«Das Management muss die Digitalisierung vorleben»

Risiken und Chancen in der Möbelbranche

CW: Welche Chancen und Risiken birgt die virtuelle Realität in der Möbelbranche?
Schaniel: Die Augmented und Virtual Reality birgt riesige Chancen für die Einrichtungsbranche. Wir haben schon jetzt diverse Möbelkon­figuratoren auf unserer Website aufgeschaltet. Kunden können sich damit ihre Möbel indivi­duell zusammenzustellen. Eine Herausforderung ist es, die notwendigen 3D-Modelle zu erhalten, zum Beispiel von einem Schreiner oder einem Sattler. Dieser schneidet den Schaumstoff für die Polster kubisch aus und bezieht ihn dann beispielsweise mit Leder. Dabei entsteht ein Radius, der bei keinem Möbelstück exakt gleich ist – und somit schwierig zu dokumentieren. Aus diesem Grund ist es fast unmöglich, für dieses Möbel ein exaktes 3D-Modell zu bauen.
“Möbel Pfister wird sich zum datengetriebenen Unternehmen entwickeln„
Marcel Schaniel, Möbel Pfister
CW: Wo haben Sie Fortschritte erzielt?
Schaniel: Grosse Fortschritte haben wir beim Digitalisieren der Produktkataloge gemacht. In den elektronischen Dokumenten für die Einrichtungsberater sind Logiken für alle möglichen Kombinationen hinterlegt. Nehmen wir zum Beispiel ein Sofa: Wenn der Kunde anstatt der eckigen die runden Füsse wünscht, bekommt der Berater signalisiert, dass bestimmte Konfigurationen in diesem Fall nicht mehr möglich sind – beispielsweise die tiefe Sitzfläche. Diese Logiken wurden den Einrichtungsberatern früher aufwendig in täglichen Schulungen pro Modell vermittelt. Das war eine grosse Herausforderung, da zum Beispiel bei unserem «Classics»-Sofa über eine Million verschiedene Kombi­nationen möglich sind. In den Katalogen sind die Möbelstücke fotorealistisch dargestellt. Der Kunde kann sich am heimischen PC eine Kombination zusammenstellen und sie unter einer sechsstelligen Nummer speichern. Wenn er dann die Filiale besucht, lässt sich anhand der sechs Zahlen das Möbelstück finalisieren und anschliessend bestellen. Der umgekehrte Fall funktioniert selbstverständlich auch: das Produkt in der Filiale zusammenstellen, zu Hause aufrufen und per Mausklick kaufen.

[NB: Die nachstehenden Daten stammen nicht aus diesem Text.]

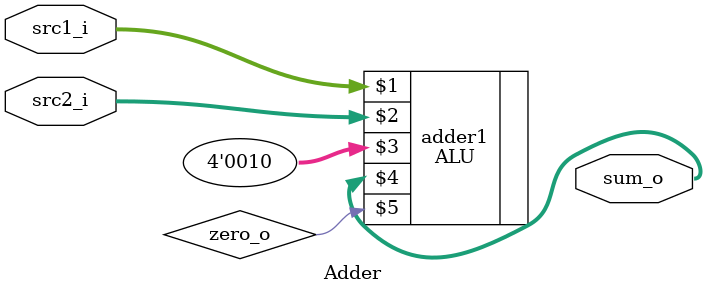
<source format=v>

module Adder(
    src1_i,
	src2_i,
	sum_o
	);
     
//I/O ports
input  [32-1:0]  src1_i;
input  [32-1:0]	 src2_i;
output [32-1:0]	 sum_o;

//Internal Signals
//wire    [32-1:0]	 sum_o;
wire zero_o;
//Parameter
    
//Main function
ALU adder1(src1_i, src2_i, 4'b0010, sum_o, zero_o);
endmodule





                    
                    
</source>
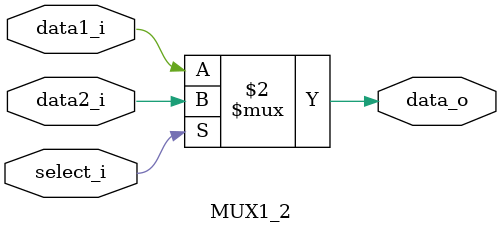
<source format=v>
module MUX1_2
(
    data1_i,
    data2_i,
    select_i,
    data_o
);

// Ports
input         data1_i;
input         data2_i;
input         select_i;
output        data_o; 


// Read Data      
assign  data_o = (select_i == 0)? data1_i : data2_i;
   
endmodule 

</source>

Der nächste Schritt sieht vor, die vom Kunden individuell konfigurierten Möbel in virtuellen Räumen zu platzieren. Der übernächste dann, die Möbel in den Raum des Kunden zu projizieren. Die Herausforderung ist hier anderer Art: Apps mit Augmented Reality kommen bei Männern gut an, bei Frauen jedoch aktuell weniger. Allerdings sind Frauen unsere primäre Zielgruppe. Das heisst, dass wir derzeit an einer Technologie und Applikationen arbeiten, die den Erwartungen unserer weiblichen Kundschaft entspricht. Wir sind auf einem guten Weg.
Zur Firma
Möbel Pfister
wurde 1882 in Kleinbasel durch Johann Jakob Pfister gegründet. Das Unternehmen mit rund 1200 Mitarbeitern ist eine Tochtergesellschaft der Pfister Arco Holding, der nach eigenen Angaben grösste Schweizer Möbel­fach­handels­gruppe. Mit dem Hauptsitz in Suhr, der Online-Plattform pfister.ch und 20 Filialen ist Pfister in allen Landesteilen der Schweiz präsent. Das Sortiment besteht aus über 20 000 Produkten.